Work instructions:
**A.** Answer these questions using the R tutorial text:
(i) What does the > symbol change into while R waits for a command to be completed?
(ii) Besides hitting the "Esc" key, what else can be pressed to cancel a command?
(iii) When we give our data a name in R, what do we save it as?
**B.** Pick up the R tutorial text after its final sentence and keep writing it.

START Page extract

1.3.4 What if I press Enter too soon?

If you type in an incomplete command, R will wait for you to complete it. For example, if you type 1 + and press enter, R will know that you need to complete the command So it will move onto the next line but the > will have changed into a +, which means its waiting for you to complete the command.

If you want to cancel a command you can simply hit the “Esc” key or press the little stop symbol and R studio will reset.

Pressing escape isn’t only useful for killing incomplete commands: you can also use it to tell R to stop running code (for example if it’s taking much longer than you expect), or to get rid of the code you’re currently writing.

1.3.5 Variables and assignment

It’s great to be able to do maths easily on the screen, but really we want to be able to save our results, or load in data so we can run more complex commands. In R, we can give our data a name e.g. we save our data as a variable. So then, instead of typing the whole command, we can simply type the variable’s name and R will recall the answer.

END Page extract
START Record excerpts

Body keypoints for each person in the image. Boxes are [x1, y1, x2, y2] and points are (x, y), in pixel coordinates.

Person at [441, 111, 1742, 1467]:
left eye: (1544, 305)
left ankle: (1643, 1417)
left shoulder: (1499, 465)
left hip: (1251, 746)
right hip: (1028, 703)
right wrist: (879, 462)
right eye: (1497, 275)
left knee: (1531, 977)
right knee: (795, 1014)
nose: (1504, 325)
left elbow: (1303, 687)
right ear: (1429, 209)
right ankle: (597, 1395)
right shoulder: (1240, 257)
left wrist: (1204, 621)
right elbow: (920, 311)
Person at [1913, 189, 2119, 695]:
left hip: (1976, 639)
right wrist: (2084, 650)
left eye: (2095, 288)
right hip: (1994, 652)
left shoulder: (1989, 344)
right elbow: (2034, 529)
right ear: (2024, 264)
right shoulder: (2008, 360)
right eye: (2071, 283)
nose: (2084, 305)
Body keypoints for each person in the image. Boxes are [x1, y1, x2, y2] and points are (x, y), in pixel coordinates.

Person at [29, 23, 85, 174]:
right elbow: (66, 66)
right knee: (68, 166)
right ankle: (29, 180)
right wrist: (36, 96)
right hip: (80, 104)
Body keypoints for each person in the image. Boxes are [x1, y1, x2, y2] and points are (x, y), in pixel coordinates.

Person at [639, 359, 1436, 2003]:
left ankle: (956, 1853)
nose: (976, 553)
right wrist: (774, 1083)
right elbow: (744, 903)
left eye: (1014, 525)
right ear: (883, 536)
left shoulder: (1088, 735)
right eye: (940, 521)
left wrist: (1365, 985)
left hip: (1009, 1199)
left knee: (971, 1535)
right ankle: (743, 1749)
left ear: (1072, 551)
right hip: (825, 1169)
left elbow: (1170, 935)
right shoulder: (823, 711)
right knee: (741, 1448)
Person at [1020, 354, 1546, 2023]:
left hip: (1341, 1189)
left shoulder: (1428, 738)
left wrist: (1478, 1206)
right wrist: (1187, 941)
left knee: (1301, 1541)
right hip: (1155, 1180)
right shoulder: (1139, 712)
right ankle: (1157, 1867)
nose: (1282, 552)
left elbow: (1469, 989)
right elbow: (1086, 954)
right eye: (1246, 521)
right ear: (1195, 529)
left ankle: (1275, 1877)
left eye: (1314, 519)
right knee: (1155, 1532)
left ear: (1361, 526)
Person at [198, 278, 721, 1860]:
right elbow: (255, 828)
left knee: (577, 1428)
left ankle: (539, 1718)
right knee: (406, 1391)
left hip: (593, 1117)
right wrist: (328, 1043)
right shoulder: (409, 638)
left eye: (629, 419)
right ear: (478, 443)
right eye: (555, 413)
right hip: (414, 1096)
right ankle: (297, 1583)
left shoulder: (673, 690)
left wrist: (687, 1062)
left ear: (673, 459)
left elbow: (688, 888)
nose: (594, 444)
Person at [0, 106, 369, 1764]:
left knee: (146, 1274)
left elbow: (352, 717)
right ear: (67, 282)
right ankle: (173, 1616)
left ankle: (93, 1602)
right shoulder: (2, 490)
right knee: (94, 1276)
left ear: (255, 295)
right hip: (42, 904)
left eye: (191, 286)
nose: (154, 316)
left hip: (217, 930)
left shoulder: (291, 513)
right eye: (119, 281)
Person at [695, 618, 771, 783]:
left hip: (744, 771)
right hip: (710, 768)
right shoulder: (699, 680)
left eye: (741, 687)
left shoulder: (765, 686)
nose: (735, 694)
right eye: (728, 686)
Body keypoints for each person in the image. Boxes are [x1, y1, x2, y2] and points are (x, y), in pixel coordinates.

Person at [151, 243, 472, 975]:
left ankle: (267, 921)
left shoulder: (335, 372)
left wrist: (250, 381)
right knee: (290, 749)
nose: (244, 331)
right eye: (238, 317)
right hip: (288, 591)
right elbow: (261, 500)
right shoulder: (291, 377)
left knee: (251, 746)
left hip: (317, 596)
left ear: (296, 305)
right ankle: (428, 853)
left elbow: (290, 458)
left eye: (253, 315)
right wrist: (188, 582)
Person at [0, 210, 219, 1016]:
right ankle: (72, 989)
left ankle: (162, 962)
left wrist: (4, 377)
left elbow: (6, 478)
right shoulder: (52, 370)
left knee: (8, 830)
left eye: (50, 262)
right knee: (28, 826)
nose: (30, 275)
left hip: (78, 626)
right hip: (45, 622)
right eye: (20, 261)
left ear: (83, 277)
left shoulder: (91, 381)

END Record excerpts

Per-task answers:
**A.**
(i) The > symbol changes into a +.
(ii) The little stop symbol can be pressed instead.
(iii) We save it as a variable.

**B.**
The symbol to store data into a variable is using the assignment arrow <-, which is made up of the left arrow and a dash. You can also use the equals sign, but it can cause complications later on. Try typing this command into the console:

x <- 1/50

Notice that pressing enter did not print a value onto your screen as it did earlier. Instead, we stored it for later in something called a variable, with the name ‘x’.

So our variable x is now associated with the value 0.02, or 1/50. You can print a variable on screen by typing its name, no quotes, or by using the print command. Try printing out your variable.

x
## [1] 0.02
# or

print(x)
## [1] 0.02

Look for the Environment tab in one of the panes of RStudio, and you will see that ‘x’ and its value have appeared. This ‘x’ variable can be used in place of a number in any calculation that expects a number. Try typing

log(x)
## [1] -3.912023

Notice also that variables can be reassigned:

x <- 100
print(x)
## [1] 100

x used to contain the value 0.025 and and now it has the value 100.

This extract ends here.